**Exercise instructions**
Copy each line that includes the string "bottom" from the material into your answer.

**Exercise data**

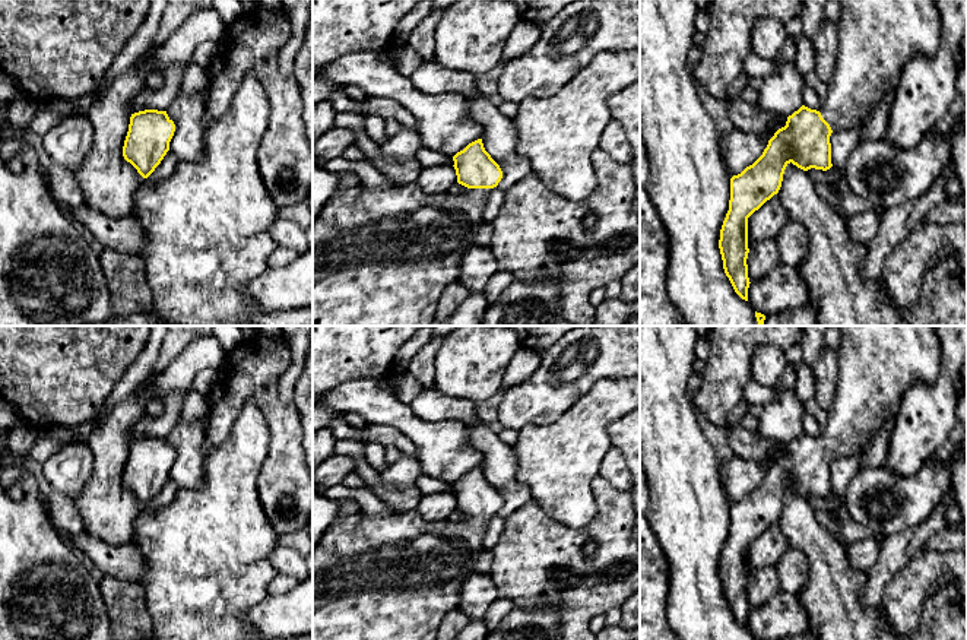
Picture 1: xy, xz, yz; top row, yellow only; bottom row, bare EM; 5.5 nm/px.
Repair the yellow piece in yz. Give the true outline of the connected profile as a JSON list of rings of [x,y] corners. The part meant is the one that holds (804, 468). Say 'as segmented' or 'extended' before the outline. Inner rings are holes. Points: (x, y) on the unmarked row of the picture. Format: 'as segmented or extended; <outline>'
extended; [[[838,326],[840,348],[837,349],[838,377],[834,402],[827,411],[828,421],[821,437],[811,437],[802,433],[787,444],[786,453],[779,456],[768,468],[762,482],[741,501],[730,506],[729,538],[720,557],[719,576],[723,587],[723,596],[735,620],[748,628],[748,545],[758,538],[767,527],[779,520],[786,494],[792,489],[798,495],[808,498],[811,495],[827,498],[831,491],[830,463],[834,457],[844,457],[866,450],[871,438],[887,422],[888,418],[898,416],[904,393],[913,384],[922,381],[932,384],[941,371],[941,343],[936,326]]]

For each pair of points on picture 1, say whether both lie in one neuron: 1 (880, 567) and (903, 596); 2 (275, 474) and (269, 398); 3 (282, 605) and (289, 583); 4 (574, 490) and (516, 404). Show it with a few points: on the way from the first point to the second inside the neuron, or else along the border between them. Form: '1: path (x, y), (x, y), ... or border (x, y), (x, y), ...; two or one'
1: border (913, 555), (888, 582), (880, 607); two
2: path (281, 455), (281, 417); one
3: border (297, 583), (287, 592), (269, 595); two
4: border (564, 414), (549, 423), (526, 424), (517, 430); two

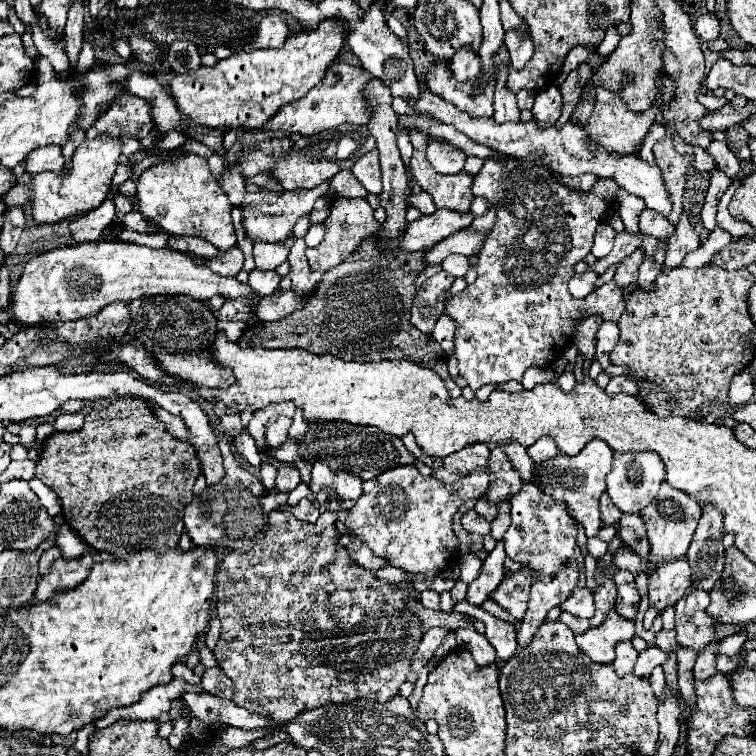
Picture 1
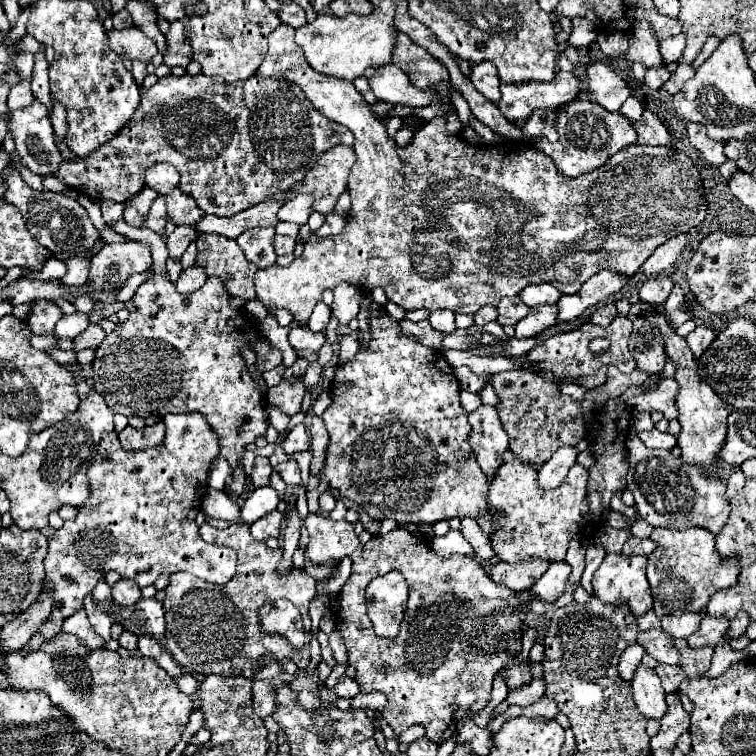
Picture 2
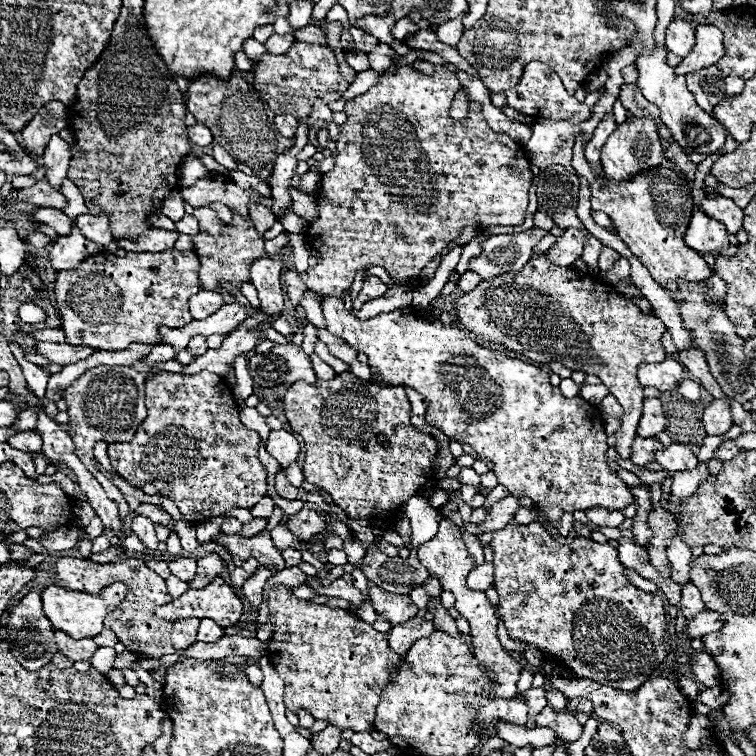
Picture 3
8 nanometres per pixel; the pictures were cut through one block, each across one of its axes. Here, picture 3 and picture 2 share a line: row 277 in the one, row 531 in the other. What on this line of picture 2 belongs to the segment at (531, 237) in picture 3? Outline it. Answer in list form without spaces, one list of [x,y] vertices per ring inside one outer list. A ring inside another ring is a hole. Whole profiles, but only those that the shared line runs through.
[[[382,308],[380,316],[370,320],[368,346],[360,348],[354,360],[336,364],[330,394],[332,404],[322,414],[330,442],[326,448],[324,468],[316,474],[316,478],[328,480],[330,492],[358,504],[378,522],[394,520],[398,524],[434,524],[454,516],[468,516],[476,520],[484,536],[494,534],[494,518],[498,510],[492,510],[486,502],[490,480],[480,470],[476,452],[470,446],[472,426],[468,424],[466,412],[460,404],[460,384],[454,376],[454,368],[446,362],[440,350],[426,348],[420,342],[406,338],[400,330],[400,322]]]

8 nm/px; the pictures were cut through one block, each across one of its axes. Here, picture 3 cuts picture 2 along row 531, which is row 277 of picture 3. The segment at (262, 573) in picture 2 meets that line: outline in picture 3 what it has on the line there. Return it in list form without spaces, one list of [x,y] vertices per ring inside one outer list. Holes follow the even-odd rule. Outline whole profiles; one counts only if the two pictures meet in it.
[[[234,216],[232,226],[225,226],[221,230],[221,236],[214,238],[204,232],[199,232],[192,237],[194,252],[200,256],[200,282],[206,290],[216,290],[224,294],[224,302],[234,302],[234,298],[222,290],[216,288],[216,280],[230,280],[230,282],[248,282],[250,280],[250,264],[256,258],[262,258],[264,252],[264,240],[254,230],[254,226],[238,216]]]

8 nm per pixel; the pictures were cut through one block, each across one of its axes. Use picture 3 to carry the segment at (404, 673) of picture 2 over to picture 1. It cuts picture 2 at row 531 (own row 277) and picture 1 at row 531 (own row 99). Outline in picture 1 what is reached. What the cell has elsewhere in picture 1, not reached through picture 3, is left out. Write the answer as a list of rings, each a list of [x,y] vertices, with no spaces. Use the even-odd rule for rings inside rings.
[[[410,464],[410,466],[398,466],[394,470],[382,472],[376,480],[366,480],[364,482],[364,492],[358,498],[358,502],[354,504],[354,508],[348,512],[346,516],[346,526],[360,536],[376,556],[388,558],[392,562],[392,566],[398,566],[410,574],[426,574],[426,576],[436,576],[440,574],[442,568],[446,568],[448,564],[452,564],[456,554],[458,554],[458,538],[452,530],[452,518],[458,512],[458,508],[484,494],[484,490],[488,488],[490,482],[490,474],[486,468],[476,468],[474,472],[458,478],[452,484],[446,484],[442,480],[436,480],[434,476],[422,476],[420,470]]]

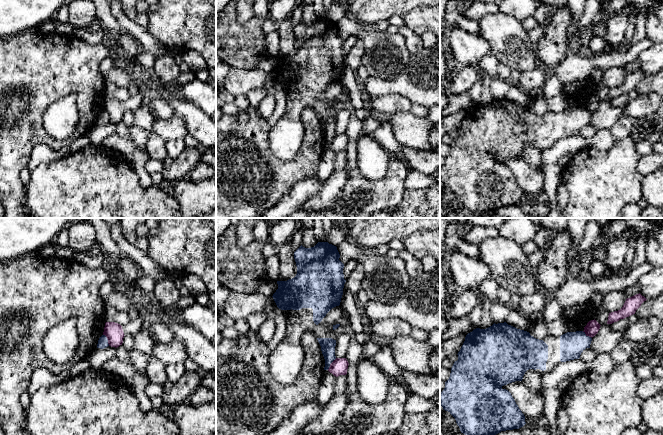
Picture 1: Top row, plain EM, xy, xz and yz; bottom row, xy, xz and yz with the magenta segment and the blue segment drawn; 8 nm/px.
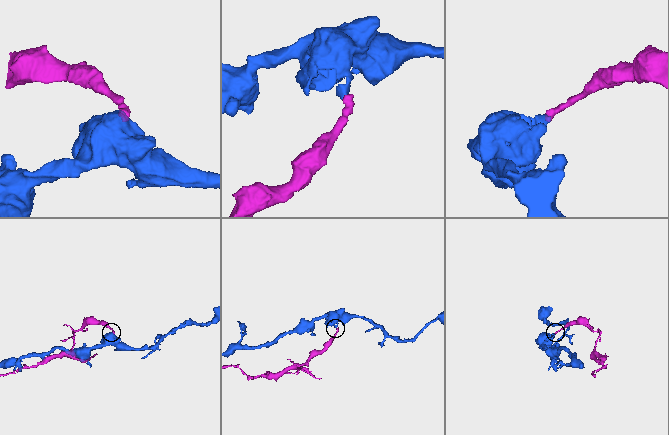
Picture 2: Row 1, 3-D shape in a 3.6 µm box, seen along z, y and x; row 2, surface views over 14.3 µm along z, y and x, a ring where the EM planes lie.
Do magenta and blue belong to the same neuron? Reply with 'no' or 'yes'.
no

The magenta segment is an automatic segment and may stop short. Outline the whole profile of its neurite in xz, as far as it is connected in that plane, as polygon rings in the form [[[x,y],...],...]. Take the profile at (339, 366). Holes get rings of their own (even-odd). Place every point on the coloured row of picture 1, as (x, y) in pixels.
[[[336,358],[331,364],[328,369],[330,373],[334,376],[338,377],[340,375],[346,375],[348,369],[348,361],[346,358]]]

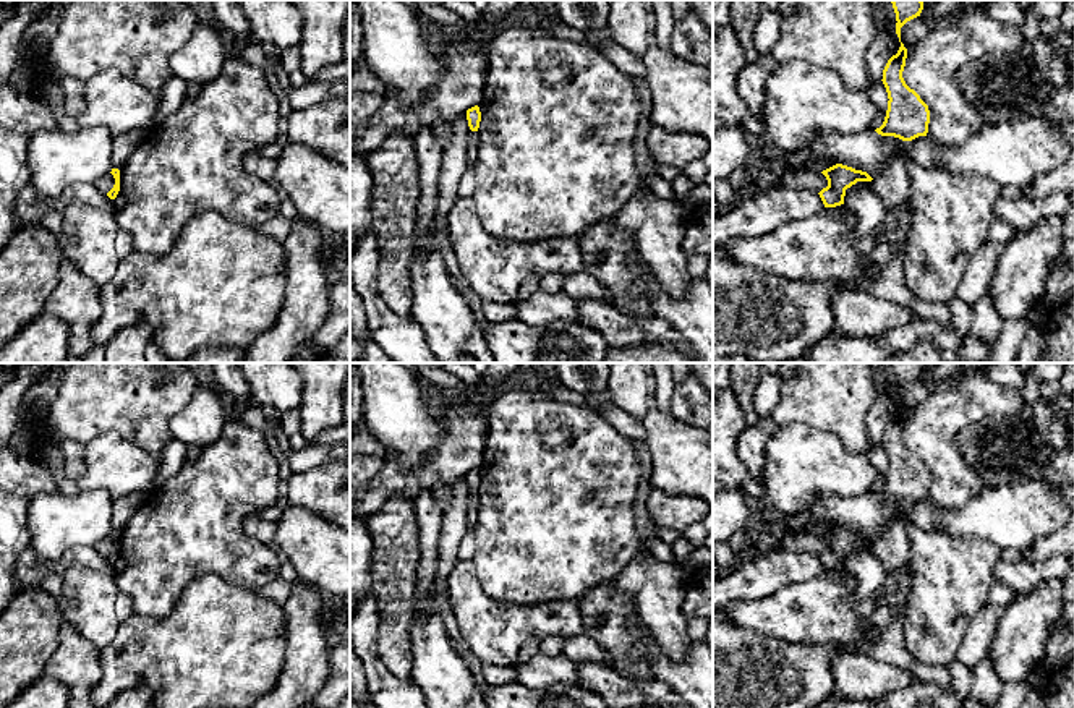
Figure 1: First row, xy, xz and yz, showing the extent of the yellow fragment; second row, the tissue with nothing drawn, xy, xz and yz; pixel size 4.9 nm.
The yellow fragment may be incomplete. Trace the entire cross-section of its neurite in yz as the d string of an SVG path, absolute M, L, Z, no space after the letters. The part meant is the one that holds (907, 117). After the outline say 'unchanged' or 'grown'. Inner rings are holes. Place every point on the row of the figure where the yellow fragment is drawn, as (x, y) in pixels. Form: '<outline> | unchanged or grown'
M901 42L897 53L888 60L883 70L881 81L889 100L884 122L875 131L881 136L894 136L902 141L912 141L918 136L927 136L930 110L920 96L910 89L902 78L906 58L907 49Z | unchanged

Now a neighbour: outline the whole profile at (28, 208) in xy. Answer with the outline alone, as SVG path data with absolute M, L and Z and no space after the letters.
M26 186L15 201L15 219L21 224L37 224L49 211L63 211L68 206L66 198L42 198L36 196L34 190Z

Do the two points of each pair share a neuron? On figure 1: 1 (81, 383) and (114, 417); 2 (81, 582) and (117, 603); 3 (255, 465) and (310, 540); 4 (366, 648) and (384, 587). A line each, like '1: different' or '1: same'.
1: same
2: same
3: different
4: different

**Answer box**
Picture 1: xy, xz, yz; top row, yellow only; bottom row, bare EM; 5.5 nm/px.
Picture 1: Top row, plain EM, xy, xz and yz; bottom row, xy, xz and yz with the magenta segment and the blue segment drawn; 8 nm/px.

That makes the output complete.